Michael S. Harwin, attorney for appellant.

The Chartwell Law Offices, LLP, attorneys for respondent (Brittany Atkinson, on the brief).

Before Judges Alvarez, Accurso and Manahan.

The opinion of the court was delivered by

ACCURSO, J.A.D.

449 N.J.Super. 561

Petitioner Keith Williams appeals from the dismissal of his claim petition by the Division of Workers' Compensation for lack of jurisdiction. Because we conclude the judge of compensation erred in concluding the Division was without jurisdiction to consider Williams' claim, we reverse.
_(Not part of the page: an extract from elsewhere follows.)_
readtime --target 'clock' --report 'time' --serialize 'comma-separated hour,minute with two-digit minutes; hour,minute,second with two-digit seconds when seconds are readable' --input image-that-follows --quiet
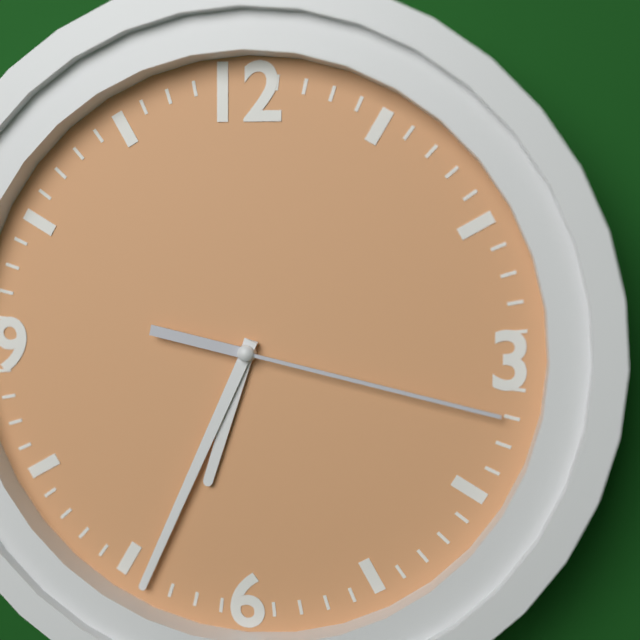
6,34,17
The essential facts are undisputed. Williams, a New Jersey resident, filed an online application for employment with respondent Raymours Furniture Co., Inc. Respondent called Williams at his home in Paterson to arrange an interview at respondent's facility in Suffern, New York. Following that interview, respondent telephoned Williams at his home to offer him a job as a warehouse worker in its shipping and receiving department in Suffern. Williams answered the phone and accepted the job.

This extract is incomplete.